CONSIGNA:
Reproduce todas las entradas que siguen, línea por línea y sin alterar ningún carácter.

DATOS PROPORCIONADOS:

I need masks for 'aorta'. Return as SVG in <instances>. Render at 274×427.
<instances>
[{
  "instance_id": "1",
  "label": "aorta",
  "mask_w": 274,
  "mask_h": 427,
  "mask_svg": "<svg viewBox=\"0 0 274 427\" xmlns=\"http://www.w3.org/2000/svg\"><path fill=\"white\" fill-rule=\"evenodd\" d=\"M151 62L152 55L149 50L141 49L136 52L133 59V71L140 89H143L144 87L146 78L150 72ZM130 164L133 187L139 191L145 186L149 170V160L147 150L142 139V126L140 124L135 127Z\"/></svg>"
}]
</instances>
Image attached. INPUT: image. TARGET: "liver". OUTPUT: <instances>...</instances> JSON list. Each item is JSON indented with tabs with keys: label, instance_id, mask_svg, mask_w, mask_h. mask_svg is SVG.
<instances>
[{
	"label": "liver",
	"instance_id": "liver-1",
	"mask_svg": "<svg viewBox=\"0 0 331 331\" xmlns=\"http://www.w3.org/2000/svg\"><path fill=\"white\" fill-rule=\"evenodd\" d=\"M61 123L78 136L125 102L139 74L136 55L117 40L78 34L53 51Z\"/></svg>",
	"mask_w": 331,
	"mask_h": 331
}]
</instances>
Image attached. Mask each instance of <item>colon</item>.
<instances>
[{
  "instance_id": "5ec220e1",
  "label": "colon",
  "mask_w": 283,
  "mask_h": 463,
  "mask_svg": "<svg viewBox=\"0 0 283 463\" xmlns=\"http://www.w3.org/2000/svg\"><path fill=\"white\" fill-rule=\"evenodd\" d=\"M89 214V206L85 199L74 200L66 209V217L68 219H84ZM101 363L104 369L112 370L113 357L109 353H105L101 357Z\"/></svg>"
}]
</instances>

SOLUCIÓN:
I need masks for 'aorta'. Return as SVG in <instances>. Render at 274×427.
<instances>
[{
  "instance_id": "1",
  "label": "aorta",
  "mask_w": 274,
  "mask_h": 427,
  "mask_svg": "<svg viewBox=\"0 0 274 427\" xmlns=\"http://www.w3.org/2000/svg\"><path fill=\"white\" fill-rule=\"evenodd\" d=\"M151 62L152 55L149 50L141 49L136 52L133 59V71L140 89H143L144 87L146 78L150 72ZM130 164L133 187L139 191L145 186L149 170V160L147 150L142 139V126L140 124L135 127Z\"/></svg>"
}]
</instances>
Image attached. INPUT: image. TARGET: "liver". OUTPUT: <instances>...</instances> JSON list. Each item is JSON indented with tabs with keys: label, instance_id, mask_svg, mask_w, mask_h. mask_svg is SVG.
<instances>
[{
	"label": "liver",
	"instance_id": "liver-1",
	"mask_svg": "<svg viewBox=\"0 0 331 331\" xmlns=\"http://www.w3.org/2000/svg\"><path fill=\"white\" fill-rule=\"evenodd\" d=\"M61 123L78 136L125 102L139 74L136 55L117 40L78 34L53 51Z\"/></svg>",
	"mask_w": 331,
	"mask_h": 331
}]
</instances>
Image attached. Mask each instance of <item>colon</item>.
<instances>
[{
  "instance_id": "5ec220e1",
  "label": "colon",
  "mask_w": 283,
  "mask_h": 463,
  "mask_svg": "<svg viewBox=\"0 0 283 463\" xmlns=\"http://www.w3.org/2000/svg\"><path fill=\"white\" fill-rule=\"evenodd\" d=\"M89 214V206L85 199L74 200L66 209V217L68 219H84ZM101 363L104 369L112 370L113 357L109 353H105L101 357Z\"/></svg>"
}]
</instances>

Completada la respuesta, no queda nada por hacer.